Causeur. Montfermeil, la ville dont vous êtes le maire depuis 2002, mais où vous travaillez depuis 1987, a accédé à la gloire médiatique lors des émeutes de 2005 en même temps que Clichy-sous-Bois, commune limitrophe alors gérée par le socialiste Claude Dilain. Mais, tandis que celui-ci était sacré par la presse comme un maire humaniste, vous y avez conquis la réputation d’un homme de « droite dure », et certains vous soupçonnent de nourrir une hostilité de principe envers l’islam. Est-ce le cas ?
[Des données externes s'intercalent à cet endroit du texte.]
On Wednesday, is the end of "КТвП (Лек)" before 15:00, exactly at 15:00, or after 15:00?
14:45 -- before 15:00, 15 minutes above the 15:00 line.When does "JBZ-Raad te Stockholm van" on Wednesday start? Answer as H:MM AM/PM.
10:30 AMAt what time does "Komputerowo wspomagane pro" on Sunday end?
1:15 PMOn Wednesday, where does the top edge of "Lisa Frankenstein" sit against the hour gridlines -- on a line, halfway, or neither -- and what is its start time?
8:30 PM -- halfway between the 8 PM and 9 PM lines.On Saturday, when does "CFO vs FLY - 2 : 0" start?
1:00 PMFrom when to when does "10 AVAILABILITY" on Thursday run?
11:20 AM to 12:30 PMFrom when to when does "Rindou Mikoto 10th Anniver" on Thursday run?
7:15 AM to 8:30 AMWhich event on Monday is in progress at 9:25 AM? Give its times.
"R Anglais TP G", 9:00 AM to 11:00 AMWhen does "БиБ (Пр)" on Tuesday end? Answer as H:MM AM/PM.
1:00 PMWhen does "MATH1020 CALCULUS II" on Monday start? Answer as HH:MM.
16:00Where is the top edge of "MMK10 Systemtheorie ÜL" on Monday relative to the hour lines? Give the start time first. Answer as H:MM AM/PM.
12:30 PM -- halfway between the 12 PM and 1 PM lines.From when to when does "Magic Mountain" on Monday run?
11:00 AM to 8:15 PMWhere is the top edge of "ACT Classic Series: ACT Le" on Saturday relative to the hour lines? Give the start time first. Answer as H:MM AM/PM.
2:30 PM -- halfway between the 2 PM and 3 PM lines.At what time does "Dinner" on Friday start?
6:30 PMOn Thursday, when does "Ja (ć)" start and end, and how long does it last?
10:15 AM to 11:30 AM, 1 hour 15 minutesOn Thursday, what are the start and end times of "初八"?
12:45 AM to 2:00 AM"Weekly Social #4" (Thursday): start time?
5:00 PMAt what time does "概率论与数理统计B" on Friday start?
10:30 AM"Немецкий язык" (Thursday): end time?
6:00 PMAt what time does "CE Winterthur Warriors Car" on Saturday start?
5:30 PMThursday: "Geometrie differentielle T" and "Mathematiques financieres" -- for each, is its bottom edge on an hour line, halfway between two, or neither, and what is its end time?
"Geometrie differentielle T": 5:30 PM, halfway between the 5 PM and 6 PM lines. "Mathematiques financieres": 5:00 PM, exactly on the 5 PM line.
Xavier Lemoine. C’est ridicule ! Je travaille depuis près de trente ans dans une ville où coexistent quarante nationalités, arrivées avec les vagues migratoires successives qui, à Montfermeil et dans l’ensemble de la Seine-Saint-Denis, sont massivement issues de pays musulmans – d’abord du Maghreb et d’Afrique subsaharienne, puis, à partir des années 1990, de Turquie et, aujourd’hui, du Pakistan et du Sri Lanka. Et, avant de m’établir à Montfermeil, j’avais passé dix ans à naviguer au sein de la marine marchande, ce qui m’avait donné l’occasion d’observer in situ la vie économique et politique d’un certain nombre de pays musulmans. Alors, non seulement je n’ai pas d’hostilité à l’égard de la culture musulmane, mais elle m’est assez familière. Ce qui me distingue de Claude Dilain et, aujourd’hui, d’Olivier Klein, qui lui a succédé en 2014 à la mairie de Clichy-sous-Bois, c’est précisément que j’attache une grande importance aux facteurs culturels. Pour moi, l’enjeu prioritaire dans nos quartiers n’est ni social, ni économique, ni urbain, en dépit de tous les dysfonctionnements, bien réels, existant dans ces domaines, il est culturel. On pourra continuer à déverser des milliards, on ne réglera pas le problème.